T. Nguyen, Samuel Williams, Marco Siracusa, Colin MacLean, D. Doerfler, N. Wright

{"title":"The Performance and Energy Efficiency Potential of FPGAs in Scientific Computing","authors":"T. Nguyen, Samuel Williams, Marco Siracusa, Colin MacLean, D. Doerfler, N. Wright","doi":"10.1109/PMBS51919.2020.00007","DOIUrl":null,"url":null,"abstract":"Hardware specialization is a promising direction for the future of digital computing. Reconfigurable technologies enable hardware specialization with modest non-recurring engineering cost. In this paper, we use FPGAs to evaluate the benefits of building specialized hardware for numerical kernels found in scientific applications. In order to properly evaluate performance, we not only compare Intel Arria 10 and Xilinx U280 performance against Intel Xeon, Intel Xeon Phi, and NVIDIA V100 GPUs, but we also extend the Empirical Roofline Toolkit (ERT) to FPGAs in order to assess our results in terms of the Roofline Model. Although FPGA performance is known to be far less than that of a GPU, we also benchmark the energy efficiency of each platform for the scientific kernels comparing to microbenchmark and technological limits.
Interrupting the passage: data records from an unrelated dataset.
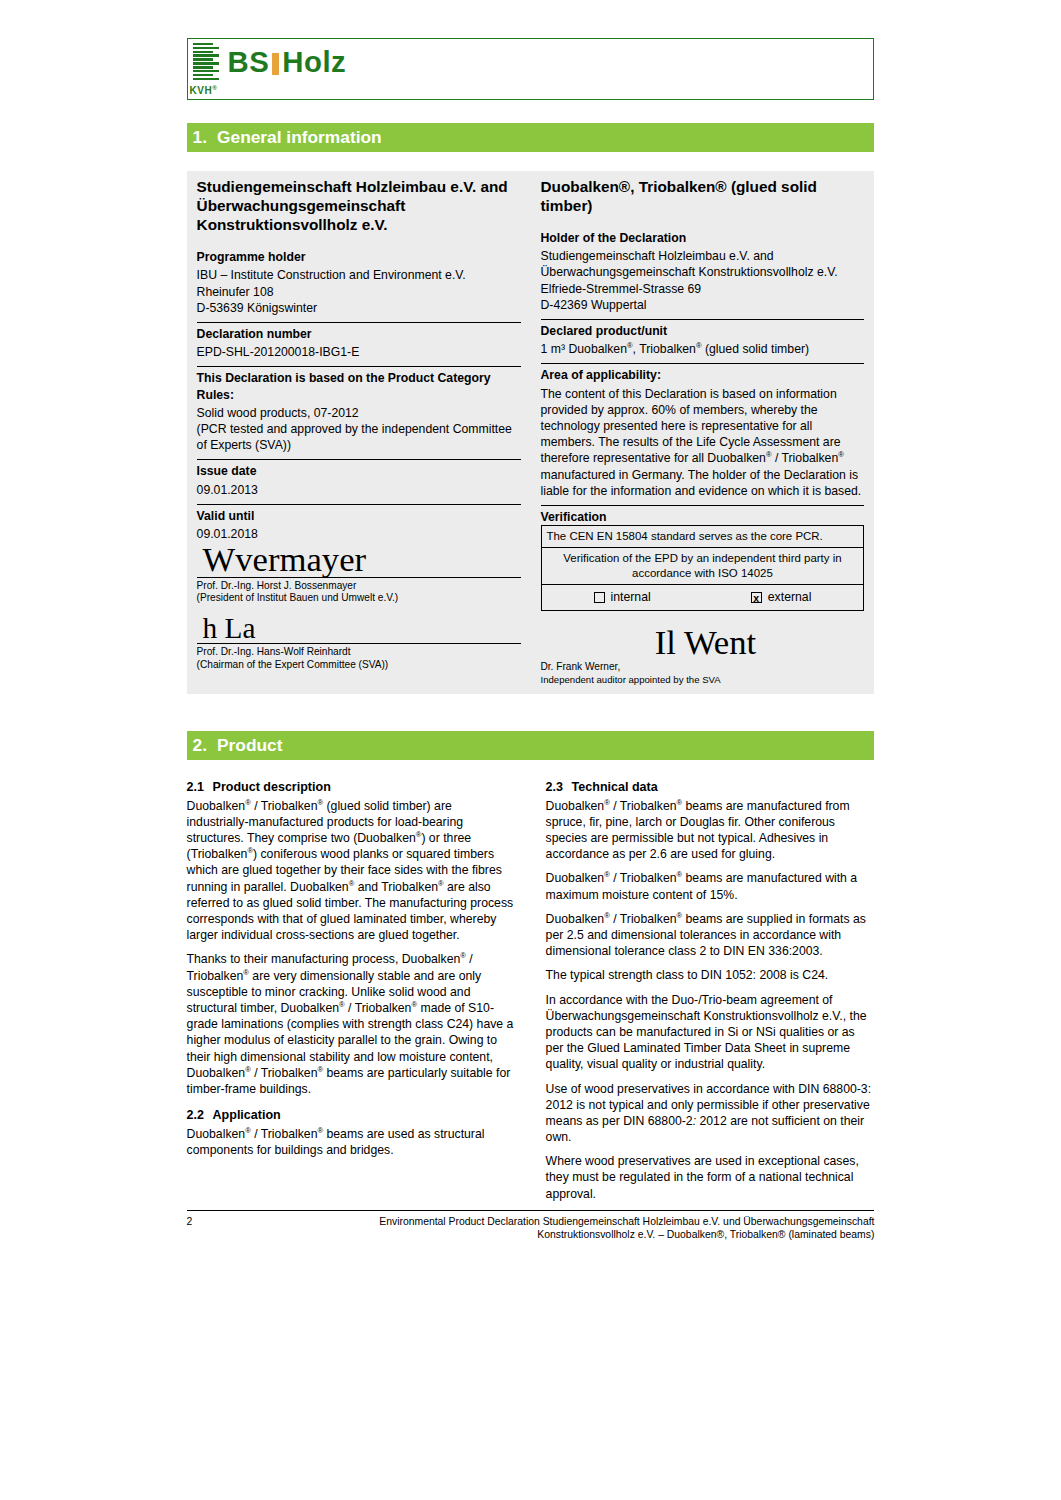BS Holz
KVH®
1. General information
| Studiengemeinschaft Holzleimbau e.V. and Überwachungsgemeinschaft Konstruktionsvollholz e.V. Programme holder IBU – Institute Construction and Environment e.V. Rheinufer 108 D-53639 Königswinter Declaration number EPD-SHL-201200018-IBG1-E This Declaration is based on the Product Category Rules: Solid wood products, 07-2012 (PCR tested and approved by the independent Committee of Experts (SVA)) Issue date 09.01.2013 Valid until 09.01.2018 Wvermayer Prof. Dr.-Ing. Horst J. Bossenmayer (President of Institut Bauen und Umwelt e.V.) h La Prof. Dr.-Ing. Hans-Wolf Reinhardt (Chairman of the Expert Committee (SVA)) | Duobalken®, Triobalken® (glued solid timber) Holder of the Declaration Studiengemeinschaft Holzleimbau e.V. and Überwachungsgemeinschaft Konstruktionsvollholz e.V. Elfriede-Stremmel-Strasse 69 D-42369 Wuppertal Declared product/unit 1 m³ Duobalken ® , Triobalken ® (glued solid timber) Area of applicability: The content of this Declaration is based on information provided by approx. 60% of members, whereby the technology presented here is representative for all members. The results of the Life Cycle Assessment are therefore representative for all Duobalken ® / Triobalken ® manufactured in Germany. The holder of the Declaration is liable for the information and evidence on which it is based. Verification The CEN EN 15804 standard serves as the core PCR. Verification of the EPD by an independent third party in accordance with ISO 14025 internal x external Il Went Dr. Frank Werner, Independent auditor appointed by the SVA |
2. Product
2.1 Product description
Duobalken® / Triobalken® (glued solid timber) are industrially-manufactured products for load-bearing structures. They comprise two (Duobalken®) or three (Triobalken®) coniferous wood planks or squared timbers which are glued together by their face sides with the fibres running in parallel. Duobalken® and Triobalken® are also referred to as glued solid timber. The manufacturing process corresponds with that of glued laminated timber, whereby larger individual cross-sections are glued together.
Thanks to their manufacturing process, Duobalken® / Triobalken® are very dimensionally stable and are only susceptible to minor cracking. Unlike solid wood and structural timber, Duobalken® / Triobalken® made of S10-grade laminations (complies with strength class C24) have a higher modulus of elasticity parallel to the grain. Owing to their high dimensional stability and low moisture content, Duobalken® / Triobalken® beams are particularly suitable for timber-frame buildings.
2.2 Application
Duobalken® / Triobalken® beams are used as structural components for buildings and bridges.
2.3 Technical data
Duobalken® / Triobalken® beams are manufactured from spruce, fir, pine, larch or Douglas fir. Other coniferous species are permissible but not typical. Adhesives in accordance as per 2.6 are used for gluing.
Duobalken® / Triobalken® beams are manufactured with a maximum moisture content of 15%.
Duobalken® / Triobalken® beams are supplied in formats as per 2.5 and dimensional tolerances in accordance with dimensional tolerance class 2 to DIN EN 336:2003.
The typical strength class to DIN 1052: 2008 is C24.
In accordance with the Duo-/Trio-beam agreement of Überwachungsgemeinschaft Konstruktionsvollholz e.V., the products can be manufactured in Si or NSi qualities or as per the Glued Laminated Timber Data Sheet in supreme quality, visual quality or industrial quality.
Use of wood preservatives in accordance with DIN 68800-3: 2012 is not typical and only permissible if other preservative means as per DIN 68800-2: 2012 are not sufficient on their own.
Where wood preservatives are used in exceptional cases, they must be regulated in the form of a national technical approval.
2
Environmental Product Declaration Studiengemeinschaft Holzleimbau e.V. und Überwachungsgemeinschaft
Konstruktionsvollholz e.V. – Duobalken®, Triobalken® (laminated beams)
Results show that while FPGAs struggle to compete in absolute terms with GPUs on memory- and compute-intensive kernels, they require far less power and can deliver nearly the same energy efficiency.","PeriodicalId":383727,"journal":{"name":"2020 IEEE/ACM Performance Modeling, Benchmarking and Simulation of High Performance Computer Systems (PMBS)","volume":"12 1","pages":"0"},"PeriodicalIF":0.0000,"publicationDate":"2020-11-01","publicationTypes":"Journal Article","fieldsOfStudy":null,"isOpenAccess":false,"openAccessPdf":"","citationCount":"12","resultStr":null,"platform":"Semanticscholar","paperid":null,"PeriodicalName":"2020 IEEE/ACM Performance Modeling, Benchmarking and Simulation of High Performance Computer Systems (PMBS)","FirstCategoryId":"1085","ListUrlMain":"https://doi.org/10.1109/PMBS51919.2020.00007","RegionNum":0,"RegionCategory":null,"ArticlePicture":[],"TitleCN":null,"AbstractTextCN":null,"PMCID":null,"EPubDate":"","PubModel":"","JCR":"","JCRName":"","Score":null,"Total":0}

引用次数: 12

Abstract

Hardware specialization is a promising direction for the future of digital computing. Reconfigurable technologies enable hardware specialization with modest non-recurring engineering cost. In this paper, we use FPGAs to evaluate the benefits of building specialized hardware for numerical kernels found in scientific applications. In order to properly evaluate performance, we not only compare Intel Arria 10 and Xilinx U280 performance against Intel Xeon, Intel Xeon Phi, and NVIDIA V100 GPUs, but we also extend the Empirical Roofline Toolkit (ERT) to FPGAs in order to assess our results in terms of the Roofline Model. Although FPGA performance is known to be far less than that of a GPU, we also benchmark the energy efficiency of each platform for the scientific kernels comparing to microbenchmark and technological limits. Results show that while FPGAs struggle to compete in absolute terms with GPUs on memory- and compute-intensive kernels, they require far less power and can deliver nearly the same energy efficiency.

查看原文本刊更多论文

fpga在科学计算中的性能和能效潜力

硬件专门化是未来数字计算的一个有希望的方向。可重构技术使硬件专业化与适度的非经常性工程成本。在本文中，我们使用fpga来评估为科学应用中发现的数值核构建专用硬件的好处。为了正确评估性能，我们不仅将英特尔Arria 10和Xilinx U280性能与英特尔至强，英特尔至强Phi和NVIDIA V100 gpu进行比较，而且还将经验rooline工具包(ERT)扩展到fpga，以便根据rooline模型评估我们的结果。虽然已知FPGA的性能远不如GPU，但我们还对每个平台的科学内核的能效进行了基准测试，并与微基准测试和技术限制进行了比较。结果表明，虽然fpga在内存和计算密集型内核上与gpu竞争绝对优势，但它们需要的功率要少得多，并且可以提供几乎相同的能源效率。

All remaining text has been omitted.